**Assignment**:
Can you carry the blog post below about shaking off the January blues further, starting right after its final sentence?

You know I’m pretty good about the perspective police. I have all the damn luck. I really do count my blessings and make out gratitude lists and never take anything for granted. But somehow, today, I can’t shrug off the January blues. I’m cold and cross and sluggish and blah.
Oh, pull your socks up, shouts the impatient sergeant-major in my head. (Very shouty, that fellow, and absolutely no time for any weedy self-pity, because worse things are happening at sea.) Pull your head out of your arse and do something useful, he bellows.
As I get older, I notice that I write the words useful and utility more and more. I think I like things that work. Even though I adore a theory, an exploration of ideas, a bit of a muse and a ponder, the impatience that flying time brings means that I do prefer usefulness. Sometimes, a kind Dear Reader will say that they were having a crappy day and then the blog put a smile on their face. This is usually due to a good picture of Stan the Man with ears ahoy. After that, I can think, well, I achieved something today. It’s all about adding rather than subtracting. Did you put something into the world?
At HorseBack, where I see men and women who must climb rock faces that I shall never know, the idea is that the best way to help yourself is to help other people. That’s why the veterans come back to volunteer and help their comrades on the path to recovery. The awful thing about bad moods and the furious moments of bugger everything and the days when you can’t see the light is that they tend to put you in a defensive crouch. You can hardly be bothered to make a sandwich for lunch, let alone add something to the sum total of human happiness. The vicious circle has you in its grip, you clench into immobilised despair, and before you know it, you are saying: what’s the fucking point?
It is at this moment that the sergeant-major comes in handy. After I lost my inspiration and came to a stop, I did not want to write a blog at all. I was going to cop out and just throw a couple of hill pictures at you and hope you would not notice. But my square-bashing friend won’t have it. Stop being a weedy wimp and do something, that shouty voice is saying.
There’s a list going round at the moment, about how to make your life slightly better. It has things on it which don’t speak to me, like having a fruit bowl on your counter. I hate fruit bowls. But I love the idea of it, because it’s all about the small things, and you know what I am like about the small things. So, in the spirit of bashing aside the curtain of negativity and forcing myself to offer, I’ve made a little list of my own. For you.

**Given data**:
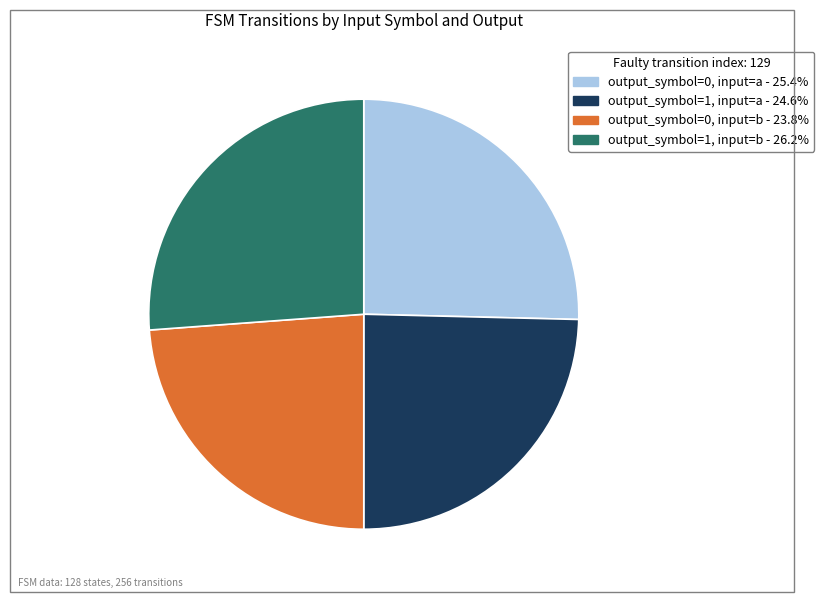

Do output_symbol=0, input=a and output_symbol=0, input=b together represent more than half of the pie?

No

**Response to the exercise**:
1. Breathe. I’m really, really bad at breathing. I’ve never done yoga, and I tend to hold my breath when I get excited, scared or cross with myself. But it’s free and anyone can do it and it really makes a difference. I’m breathing now. My shoulders are coming down.
2. If you can, try and do the thing you dread without thinking. Fool your brain. Point out something else, over there, and while the cross part is looking away, quickly write the email you have been putting off. I used this pathetically tragic technique this morning, and did finally manage to send some information to the accountant. Why I can’t just WRITE THE BUGGERY EMAIL I have no idea.
3. Say something nice to someone. I know the jades and the cynics are now screaming with laughter, but I don’t care, because this really, really works, however sappy it sounds. As my filthy mood had me in its crocodile jaws, and I was getting crosser and crosser, I made things worse for myself. Instead of goodly working, I went and looked at pointless things on the internet. Then, obviously, I could lash myself even more for being feckless and hopeless and useless.
However, the universe was on my side. I found the most enchanting post on one of the horse forums I like. It was from a young girl, incredibly excited because she had just learnt a new technique and applied it to her pony and it had worked like a dream. She wanted to thank the gentleman who had taught it to her. Not only was she brimming with delight and enthusiasm, she was also polite enough to start her grateful message in the formal manner: ‘Mr Schiller,’ she wrote. I was so overcome that I sent her a message, congratulating her on her brilliant work, telling her she had rescued my grumpy self from frozen fury, and making a little joke about how her use of the polite Mr had warmed the cockles of my old-fashioned heart. So, in the world today, a grouchy, creaky, middle-aged Briton in the north of Scotland sent a message to a completely unknown young person in Geelong, and felt better. There is a risk the young person in Geelong will think I am a bit nuts in the head, but I don’t care. Send a compliment, say something good, even if it is to a total stranger. Perhaps especially if it is a total stranger.
4. Kindly give yourself a choice. I find this very potent, although I can’t always apply it. I say: well, you can go on wallowing in your vile mood and making lists of everything that is wrong with you. It is a free country, you absolutely have that right. Or, you can eat some cheese and take a deep breath and think of baby pandas and Stanley’s ears and the soft, whiskery face of the red mare, and remember that while you are crap at admin you are really good at the placement of the semi-colon. Which is not nothing.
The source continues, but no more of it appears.